Businesses rush to rehire staff after regretted AI-driven cuts
"Two in three employers that reduced headcount because of artificial intelligence are already rehiring laid off staff, as most express regret over how they handled the AI-led retrenchments."
[Dexter Tilo in Human Resources Director]
Not a surprise. Careerminds polled 600 HR professionals from organizations that had made layoffs in the last year.
“It found that 32.7% of organisations that conducted AI-led layoffs had already rehired between 25% to 50% of the roles they initially let go.
Another 35.6% said they had already rehired more than half of the roles that they cut.”
Say it with me: AI can’t replace the skill, judgment, creativity, and taste of real people. Replace the word “AI” with “spreadsheet” and the nonsense behind AI-led layoffs becomes even clearer. AI is a potentially very powerful tool, but it’s just a tool, and it works better when more highly-skilled people are using it.
Which organizations are beginning to find out:
“According to the findings, more than half of HR leaders said AI required more human insight than anticipated.”

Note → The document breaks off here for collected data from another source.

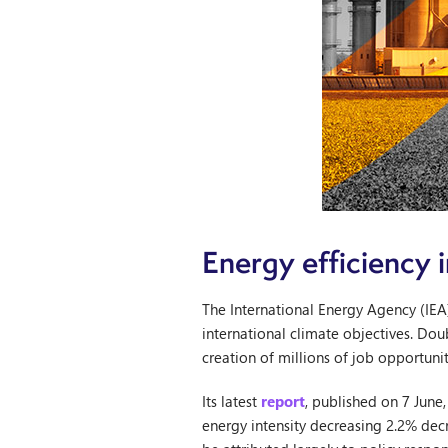
Energy efficiency
The International Energy Agency (IEA
international climate objectives. Dou
creation of millions of job opportunit
Its latest
report
, published on 7 June
energy intensity decreasing 2.2% dec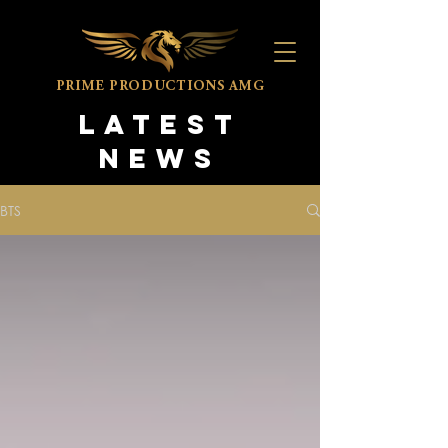
PRIME PRODUCTIONS
AMG
LATEST
NEWS
BTS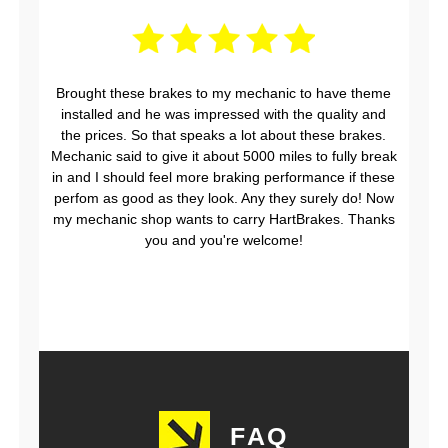
Brought these brakes to my mechanic to have theme
installed and he was impressed with the quality and
the prices. So that speaks a lot about these brakes.
Mechanic said to give it about 5000 miles to fully break
in and I should feel more braking performance if these
perfom as good as they look. Any they surely do! Now
my mechanic shop wants to carry HartBrakes. Thanks
you and you're welcome!
FAQ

It’s worth saying that around 21% of respondents did report that their layoffs went okay. It’s possible that they’re lying. They could also have been employing people to do very manual, repetitive data work without any degree of insight, which seems like a poor use of a workforce. But generally speaking, the study found hundreds of orgs that saw the potential to save costs and were so blinded by dollar signs that they didn’t go beyond the marketing claims about what AI could actually do:
“What ties all these findings together is that the organisations that struggled the most were making significant, irreversible decisions without the full picture of AI capabilities and what a reduction would do to their workforce.”
These organizations treated people poorly. The real tragedy is that they seem not to have understood the skills and value of their own employees. There’s a deeper problem there than just AI.